Elvis Presley Las Vegas Contract From 1956 Slated for Auction
Posted on: June 6, 2018, 02:00h.
Last updated on: June 6, 2018, 12:31h.
Elvis Presley’s first Las Vegas contract is scheduled for auction later this month in the UK.
The contract is for a two-week engagement in late April and Early May 1956 at the New Frontier Hotel and Casino. It calls for a weekly pay of $7,500, minus commissions paid to his agents at William Morris.
The 21-year-old Elvis signed the document on two lines agreeing to the terms on April 16, 1956.
Auction house Henry Aldridge & Son will take bids on the contract on June 16. The piece of memorabilia has received a certificate of authenticity from the Elvis Presley Museum and has a pre-sale estimate, and a rather specific one at that, of $33,476 to $40,171.
Elvis on the Cheap
Terms of the contract reached between New Frontier and Elvis called for him to perform a staggering 30 times during the two-week period. That’s less than $500 per show when his commission to William Morris is factored in.
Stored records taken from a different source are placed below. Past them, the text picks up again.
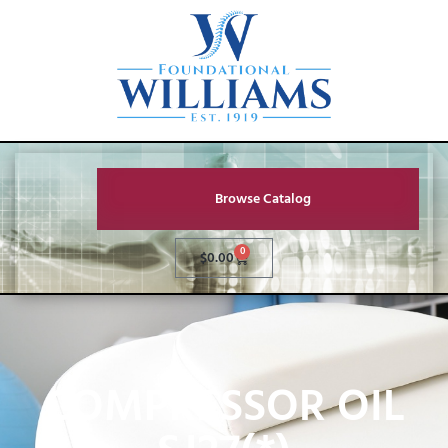
Browse Catalog
0
$
0.00
COMPRESSOR OIL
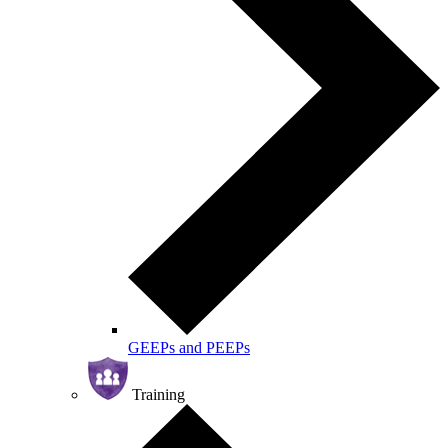
GEEPs and PEEPs
Training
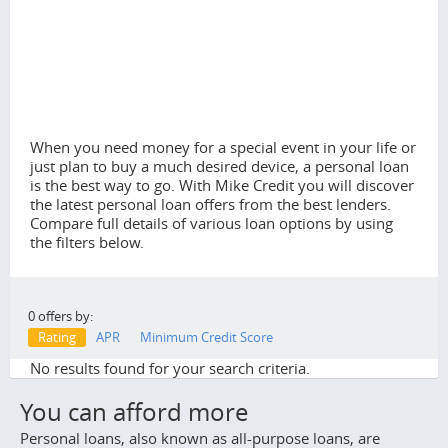
When you need money for a special event in your life or
just plan to buy a much desired device, a personal loan
is the best way to go. With Mike Credit you will discover
the latest personal loan offers from the best lenders.
Compare full details of various loan options by using
the filters below.
0 offers by:
Rating
APR
Minimum Credit Score
No results found for your search criteria.
You can afford more
Personal loans, also known as all-purpose loans, are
The contract also provided him with a one-bedroom suite and standard guestroom at the Strip resort, which was closed and demolished in 2007.
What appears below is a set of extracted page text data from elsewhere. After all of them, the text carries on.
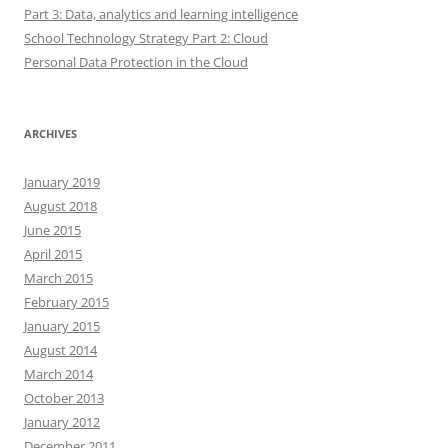
Part 3: Data, analytics and learning intelligence
School Technology Strategy Part 2: Cloud
Personal Data Protection in the Cloud
ARCHIVES
January 2019
August 2018
June 2015
April 2015
March 2015
February 2015
January 2015
August 2014
March 2014
October 2013
January 2012
December 2011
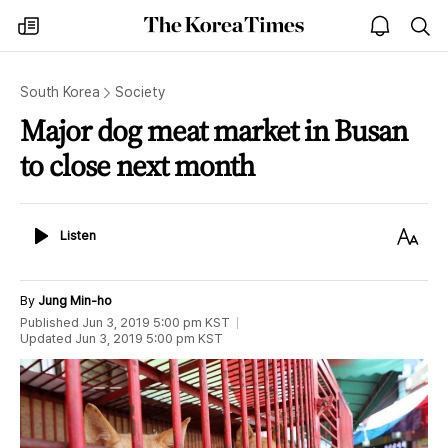
The
my
open
sea
Korea
times
notice
Times
South Korea
Society
Major dog meat market in Busan
to close next month
Listen
Text
Listen
Size
By
Jung Min-ho
Published
Jun 3, 2019 5:00 pm
KST
Updated
Jun 3, 2019 5:00 pm
KST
This was still the early part of 1956 and Presley was on the verge of greatness. Up until now, Elvis had performed in front of screaming teenagers, but things would be different in Las Vegas,” the Elvis Presley Museum explains in the item description.
The auction lot details, “Compared to the usual teenage hysteria, however, Elvis had a lukewarm acceptance from the middle-aged audience.”
Lukewarm at best. In fact, one critic at Newsweek wrote that Presley’s performance was “like a jug of corn liquor at a champagne party.”
Presley in Sin City
After a less-than-stellar 1956 stint, the King returned to Las Vegas with much greater fame in the summer of 1963 to film Viva Las Vegas, which was largely shot at the Flamingo.
Elvis married Priscilla Anne Beaulieu at the Aladdin Hotel (now Planet Hollywood) in Las Vegas in 1967.
In 1969, Kirk Kerkorian, the founder of the “mega-resort” concept, and later, MGM Resorts, opened the International Hotel (today the Westgate). He hired Elvis to a residency where the King sold out 58 consecutive shows. Elvis was reportedly paid $100,000 per week.
Hasn’t Left the City
Elvis died from a heart attack in 1977 at the age of 42. But his memory is alive and well in Las Vegas.
Walk down the Strip at any hour of the day and you’ll almost certainly come across an Elvis impersonator.
Between 2010 and 2012, Cirque du Soleil ran an Elvis Presley performance spectacle. And “Elvis” is still on stage at the Flamingo’s Legends in Concert, and Planet Hollywood’s All Shook Up.
Not all Elvis tributes have been successful. “The Elvis Experience,” a live stage show, closed abruptly at the Westgate just a month after its May 2015 opening due to poor attendance. An accompanying museum featuring Elvis memorabilia loaned to the casino by his estate, was also shuttered.